В общем, и внутрь я не попал, и для себя не определился — это бывший отель «под старину», для романтического туриста, или вправду что-то по нашим меркам глубоко историческое. Побившись безуспешно в двери, обошёл здание, завершив круг, и убедился, что вход один. Тоже, кстати, странно — для отеля-то. Не должны гости с прислугой в одну дверь ходить. Поворачивая за угол, нос к носу столкнулся с Криспи — от неожиданности чуть удар не хватил. Увлёкшись прикладной археологией я уже и забыл про свой новоприобретённый зоопарк. Девушка кинулась ко мне и неожиданно, упав на колени, обхватила мои ноги, прижавшись лицом… в общем, неловкая вышла сцена, хорошо, что жена меня сейчас не видит.

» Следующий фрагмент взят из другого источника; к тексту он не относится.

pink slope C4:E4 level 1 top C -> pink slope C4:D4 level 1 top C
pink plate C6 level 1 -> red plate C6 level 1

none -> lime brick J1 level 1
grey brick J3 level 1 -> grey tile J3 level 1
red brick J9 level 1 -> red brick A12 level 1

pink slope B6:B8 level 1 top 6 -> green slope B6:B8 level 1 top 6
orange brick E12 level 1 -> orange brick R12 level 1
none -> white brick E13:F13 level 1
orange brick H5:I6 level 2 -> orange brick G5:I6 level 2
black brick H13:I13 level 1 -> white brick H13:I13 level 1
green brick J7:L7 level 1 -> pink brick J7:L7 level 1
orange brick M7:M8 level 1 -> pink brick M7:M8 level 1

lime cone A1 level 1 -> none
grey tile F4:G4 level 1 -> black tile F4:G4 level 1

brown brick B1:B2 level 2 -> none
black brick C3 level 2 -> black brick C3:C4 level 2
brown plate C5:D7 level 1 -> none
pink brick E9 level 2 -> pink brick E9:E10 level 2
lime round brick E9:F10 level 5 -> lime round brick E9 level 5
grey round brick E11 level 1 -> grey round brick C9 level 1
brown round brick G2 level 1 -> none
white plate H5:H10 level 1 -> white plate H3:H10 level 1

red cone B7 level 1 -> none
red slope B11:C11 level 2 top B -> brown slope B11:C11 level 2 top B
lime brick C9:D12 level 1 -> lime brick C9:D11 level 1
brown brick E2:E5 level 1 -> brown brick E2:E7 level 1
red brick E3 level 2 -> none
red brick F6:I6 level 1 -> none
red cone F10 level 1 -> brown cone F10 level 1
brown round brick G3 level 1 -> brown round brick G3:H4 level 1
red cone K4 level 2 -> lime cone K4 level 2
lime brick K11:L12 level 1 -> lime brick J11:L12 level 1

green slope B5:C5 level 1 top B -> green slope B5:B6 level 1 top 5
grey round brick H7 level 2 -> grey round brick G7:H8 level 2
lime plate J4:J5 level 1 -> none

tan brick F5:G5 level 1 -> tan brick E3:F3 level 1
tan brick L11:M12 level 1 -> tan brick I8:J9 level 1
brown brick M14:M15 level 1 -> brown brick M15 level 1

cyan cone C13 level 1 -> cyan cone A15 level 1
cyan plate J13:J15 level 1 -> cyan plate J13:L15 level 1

Осторожно освободив ноги от энергичных объятий, присел рядом, чтобы быть на одном уровне. Приобнял за плечи, откинул с лица спутанные волосы и увидел, что она плачет — беззвучно, но ручьём.

— Ну, Криспи, это что за нафиг? — растерянно спросил я.

Услышав своё имя, она вдруг разрыдалась в голос. Это была настоящая истерика — она кричала, слёзы текли по покрасневшему лицу, она то хватала меня за руки, прижимаясь лицом к плечу, то отталкивала и била маленьким кулачком в грудь. Вскоре я был мокрый от слёз и окончательно потерявшийся. Она вела себя одновременно, как оскорблённая женщина и как обиженный маленький ребёнок, а я бессилен перед обоими этими явлениями. Женские и детские слёзы — тотальное оружие против меня, это нечестно и должно быть запрещено международными конвенциями как негуманное обращение с пленными.

— Криспи, Криспи, ну перестань… Ну что ты так, зачем… — я обнял её, с силой прижал к себе, спрятав голову на груди, закрыв руками от жестокого мира и тихонечко покачиваясь, как будто убаюкивая младенца.

— Всё будет хорошо, всё уже закончилось, папа с тобой, всё теперь будет просто замечательно, тепло и вкусно… — я говорил с ней бессмысленно, не подбирая слов, на одной интонации, как говорю в таких случаях с дочкой, безнадёжно расстроенной какой-нибудь непереносимой трагедией типа недостаточно розового платья.

Да, с дочкой. Вроде кажется, только вчера была вся эта история с исходом гремлинов и прочими безумствами, а ведь на самом деле время летит быстро. А когда любящие друг друга люди начинают жить вместе, причём собираясь продолжать это и впредь, пока смерть не разлучит их, то от этого частенько случаются дети. У нас с Ленкой они случились очень быстро — кажется, мать-природа с нетерпением ждала момента продолжить нас, таких друг другу подходящих, в потомстве, и вскоре состоялся памятный диалог:

— О, у меня две полоски!

— Ты беременна?

— Нет, блин, я бурундук!

— Ты самый лучший бурундук на свете! — сказал я искренне. И стал, как кот Матроскин, в два раза счастливее.

В общем, к этому моменту у меня дома бегало вполне себе состоявшееся белокурое счастье, и я имел некоторый опыт успокаивания плачущих девочек. Им не важно, что ты говоришь, важно как. И тактильный контакт. И прижаться к большому и тёплому. И выплакать в него всё несовершенство этого неудачного мира с его недостаточно розовыми платьями.